• TASK DESCRIPTION: Reproduce the data word for word, starting with the line that contains "Could you add" and going on through the line that contains "-0.005192, 0.656397, 0.158960]]", both lines included. Leave the pictures out of your answer.

• INFORMATION GIVEN:
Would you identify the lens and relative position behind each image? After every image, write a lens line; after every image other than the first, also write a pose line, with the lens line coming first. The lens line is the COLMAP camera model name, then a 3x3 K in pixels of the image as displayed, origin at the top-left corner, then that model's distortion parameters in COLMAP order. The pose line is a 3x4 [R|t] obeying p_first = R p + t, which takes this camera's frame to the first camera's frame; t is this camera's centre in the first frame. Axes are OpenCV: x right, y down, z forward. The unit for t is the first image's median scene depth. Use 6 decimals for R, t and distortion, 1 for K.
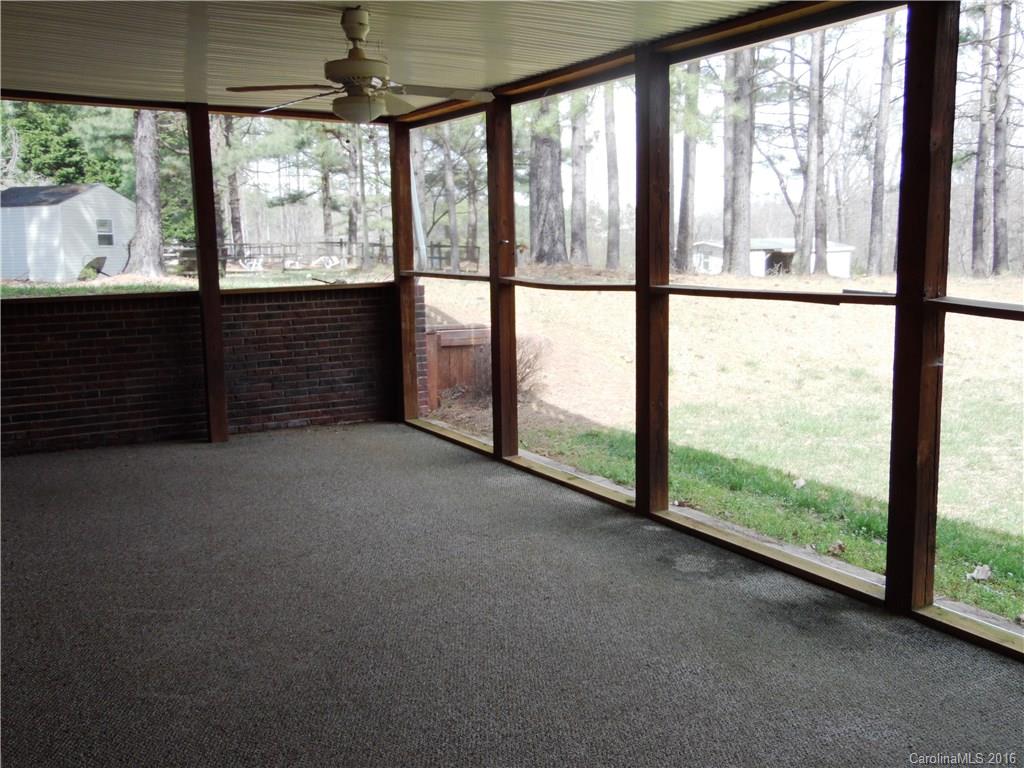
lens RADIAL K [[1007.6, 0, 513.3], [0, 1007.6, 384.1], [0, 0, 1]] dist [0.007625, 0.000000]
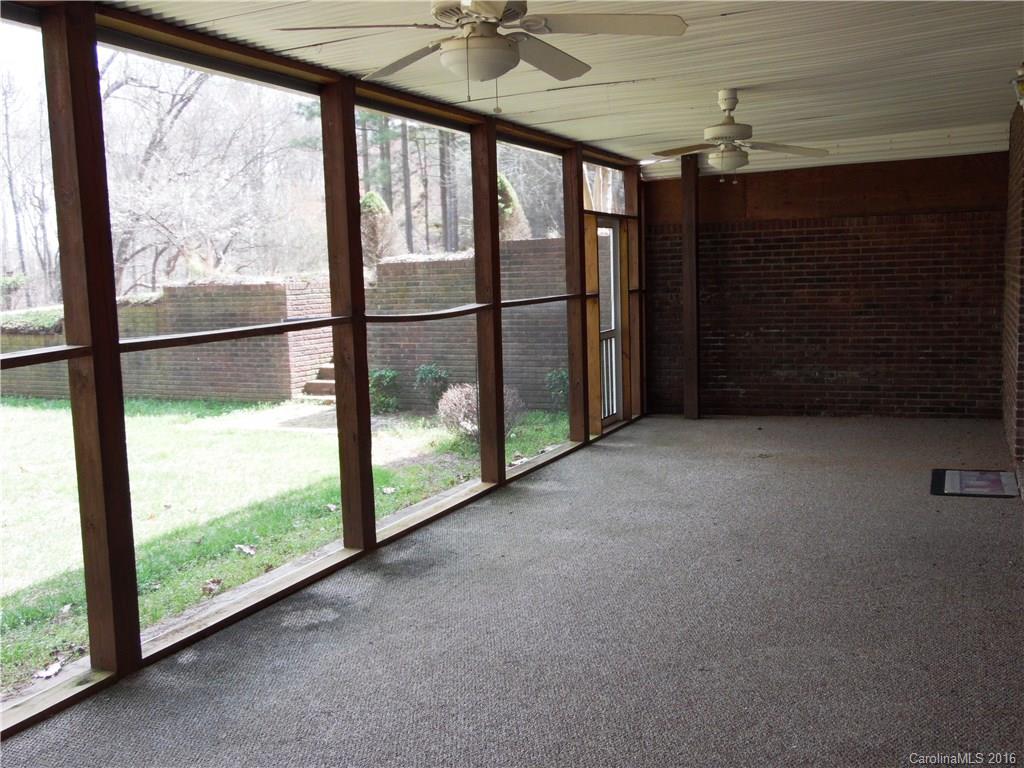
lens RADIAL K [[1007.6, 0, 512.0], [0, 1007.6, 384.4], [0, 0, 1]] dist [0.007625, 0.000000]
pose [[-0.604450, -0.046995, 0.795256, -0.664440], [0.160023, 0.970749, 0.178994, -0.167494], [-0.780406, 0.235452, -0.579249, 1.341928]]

--

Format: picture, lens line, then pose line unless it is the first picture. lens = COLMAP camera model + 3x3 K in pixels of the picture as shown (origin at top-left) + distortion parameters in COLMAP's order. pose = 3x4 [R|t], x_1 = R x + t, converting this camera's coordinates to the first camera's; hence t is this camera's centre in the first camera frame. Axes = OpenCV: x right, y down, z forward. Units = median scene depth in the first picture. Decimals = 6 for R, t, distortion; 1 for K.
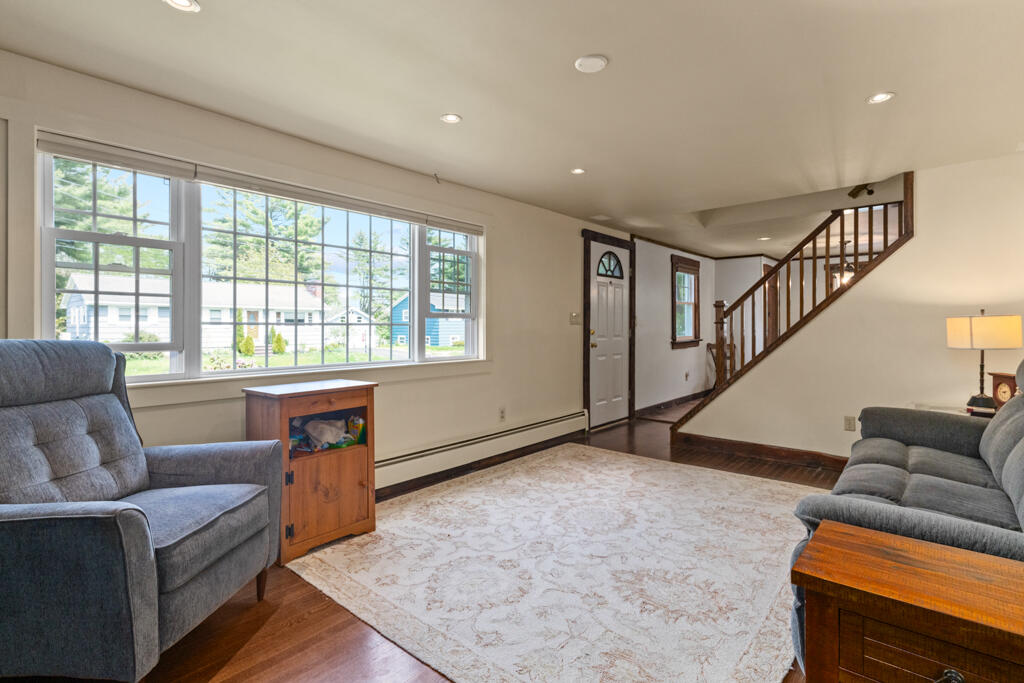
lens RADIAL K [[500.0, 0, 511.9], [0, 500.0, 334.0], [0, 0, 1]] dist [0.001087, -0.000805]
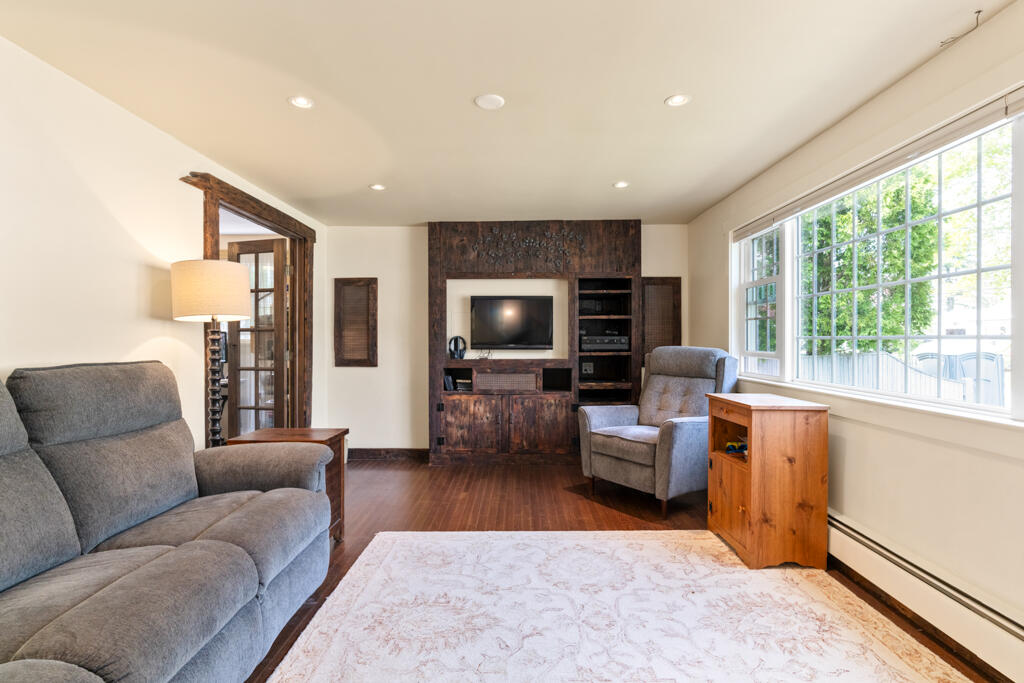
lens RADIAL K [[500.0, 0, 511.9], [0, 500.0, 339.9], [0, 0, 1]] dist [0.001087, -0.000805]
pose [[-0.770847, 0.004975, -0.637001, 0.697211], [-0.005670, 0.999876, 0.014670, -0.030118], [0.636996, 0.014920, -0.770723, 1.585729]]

==

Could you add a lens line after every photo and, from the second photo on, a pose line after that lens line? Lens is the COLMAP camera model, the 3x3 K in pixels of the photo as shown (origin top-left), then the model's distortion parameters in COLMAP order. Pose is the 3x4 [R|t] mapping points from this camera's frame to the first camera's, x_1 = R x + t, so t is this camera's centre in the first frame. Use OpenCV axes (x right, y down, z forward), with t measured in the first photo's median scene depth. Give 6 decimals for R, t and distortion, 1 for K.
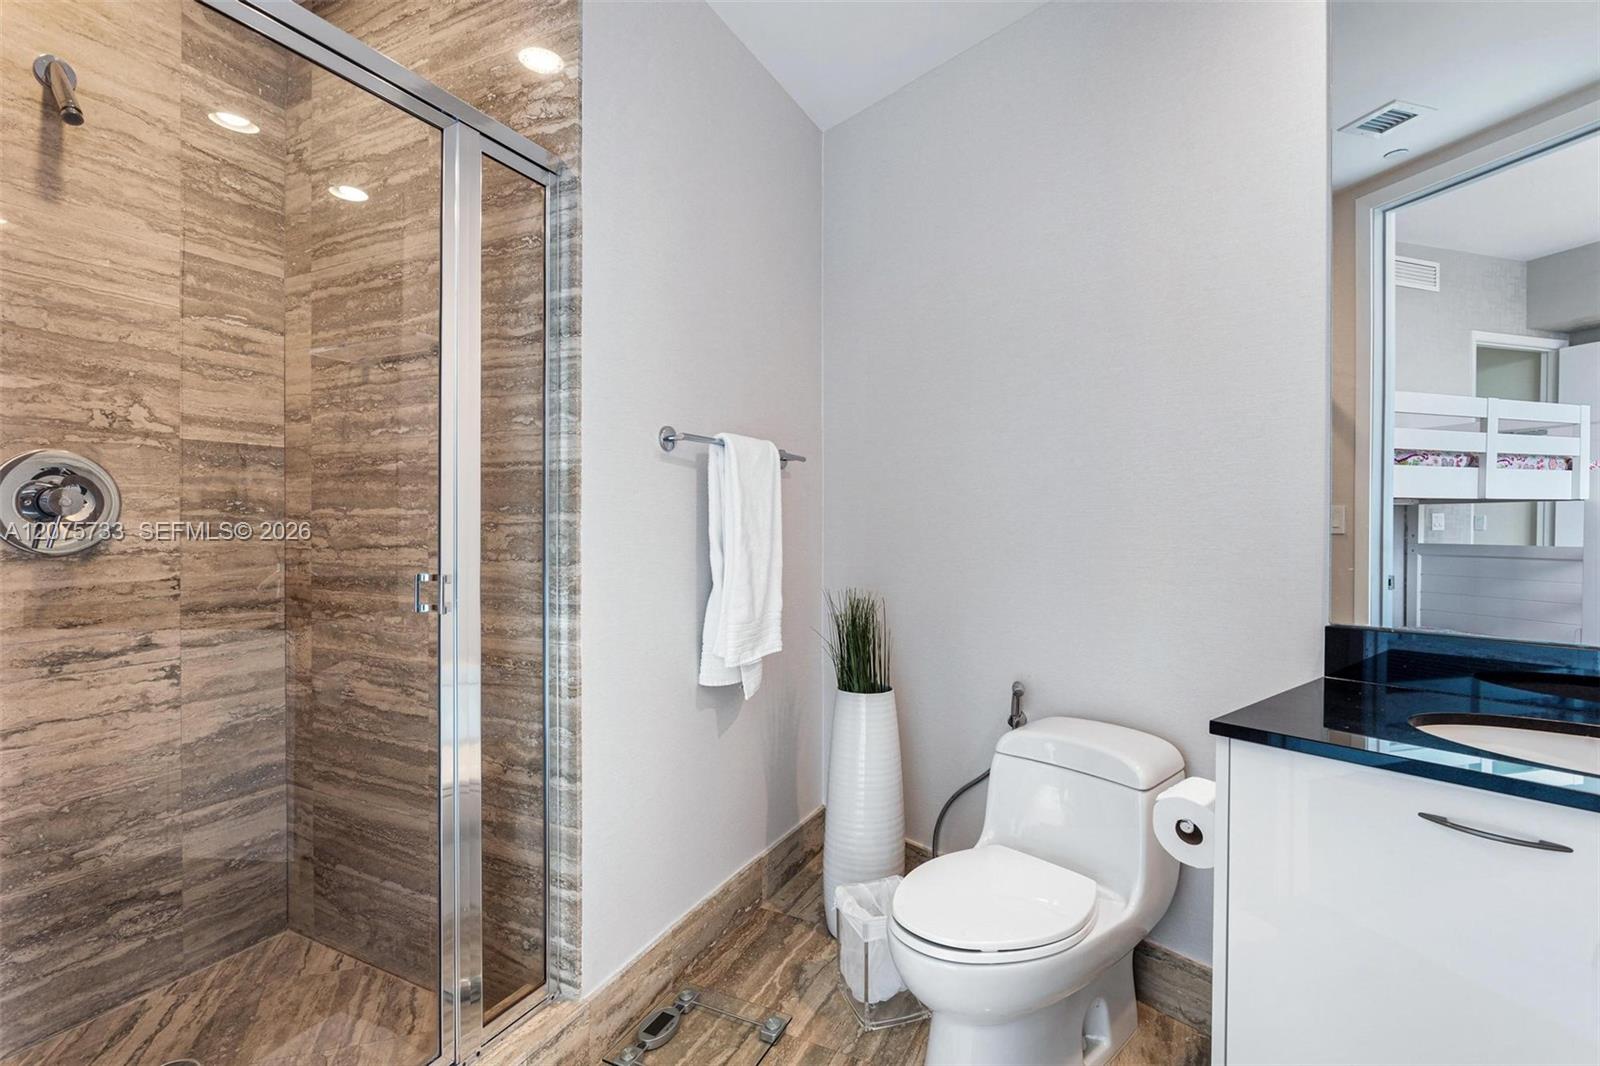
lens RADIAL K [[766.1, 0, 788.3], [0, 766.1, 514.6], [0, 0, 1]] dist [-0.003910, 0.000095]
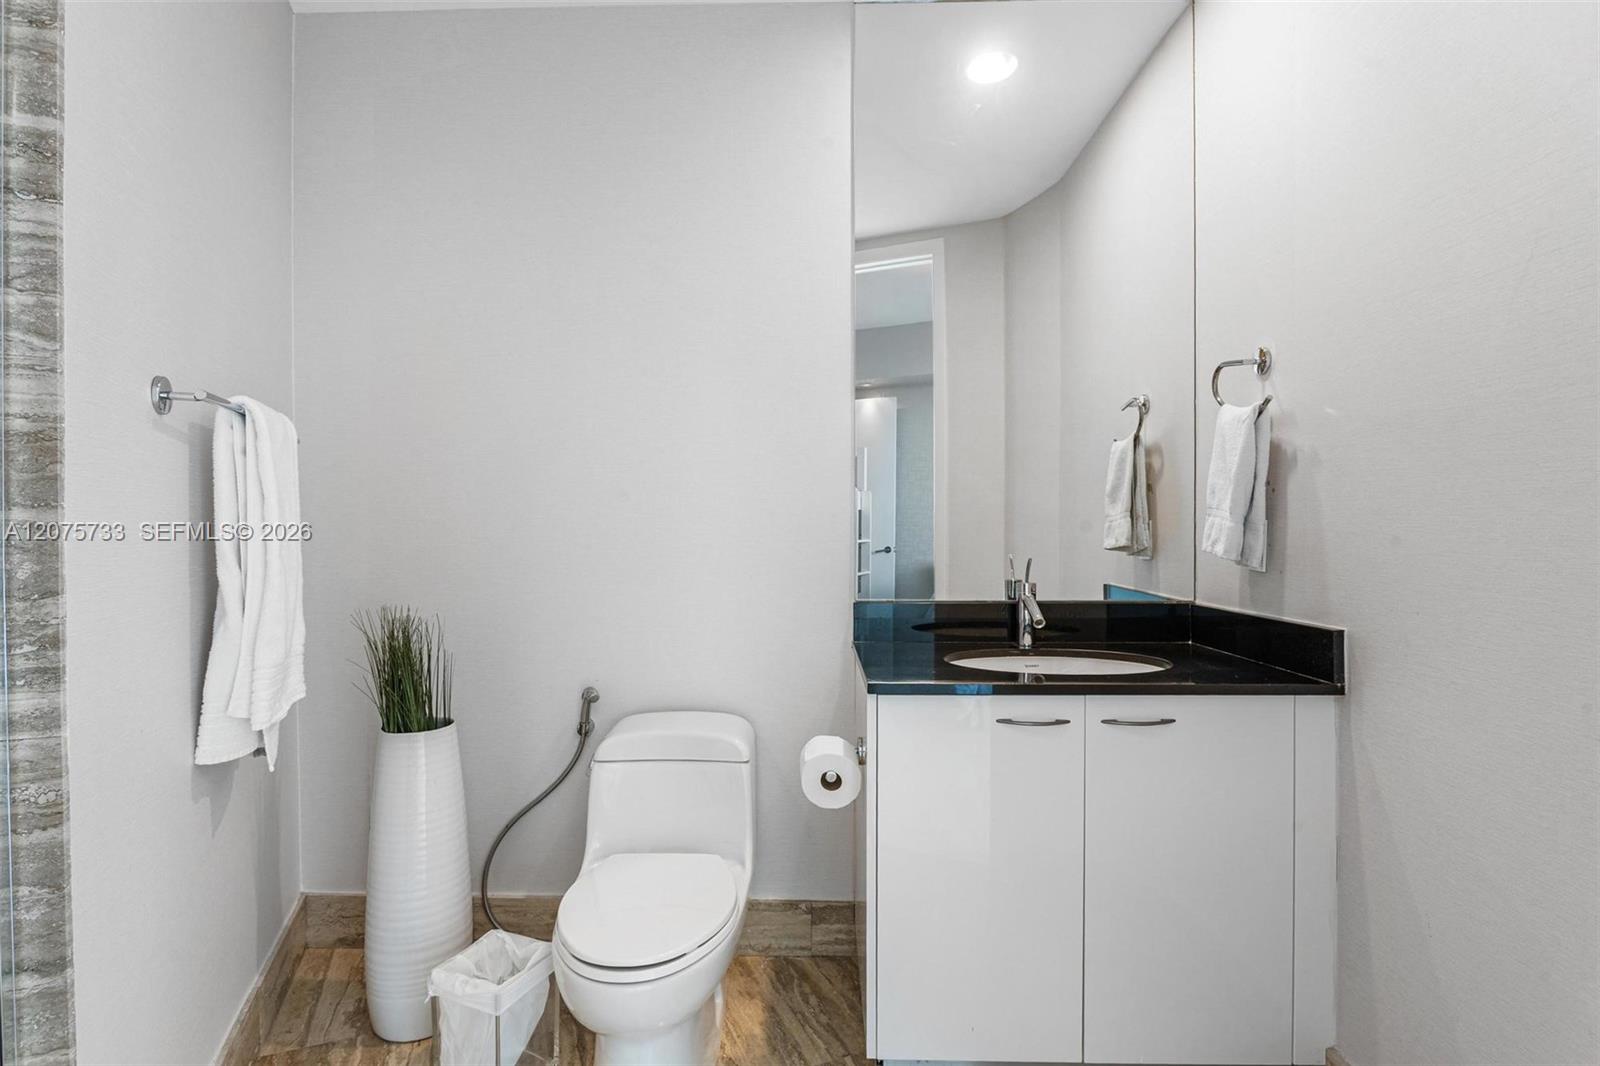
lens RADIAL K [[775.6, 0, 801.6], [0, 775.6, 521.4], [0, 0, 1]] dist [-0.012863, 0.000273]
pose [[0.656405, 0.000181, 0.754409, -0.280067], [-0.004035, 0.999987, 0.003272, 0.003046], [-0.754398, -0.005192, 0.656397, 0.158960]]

• EXERCISE RESULT:
Could you add a lens line after every photo and, from the second photo on, a pose line after that lens line? Lens is the COLMAP camera model, the 3x3 K in pixels of the photo as shown (origin top-left), then the model's distortion parameters in COLMAP order. Pose is the 3x4 [R|t] mapping points from this camera's frame to the first camera's, x_1 = R x + t, so t is this camera's centre in the first frame. Use OpenCV axes (x right, y down, z forward), with t measured in the first photo's median scene depth. Give 6 decimals for R, t and distortion, 1 for K.
lens RADIAL K [[766.1, 0, 788.3], [0, 766.1, 514.6], [0, 0, 1]] dist [-0.003910, 0.000095]
lens RADIAL K [[775.6, 0, 801.6], [0, 775.6, 521.4], [0, 0, 1]] dist [-0.012863, 0.000273]
pose [[0.656405, 0.000181, 0.754409, -0.280067], [-0.004035, 0.999987, 0.003272, 0.003046], [-0.754398, -0.005192, 0.656397, 0.158960]]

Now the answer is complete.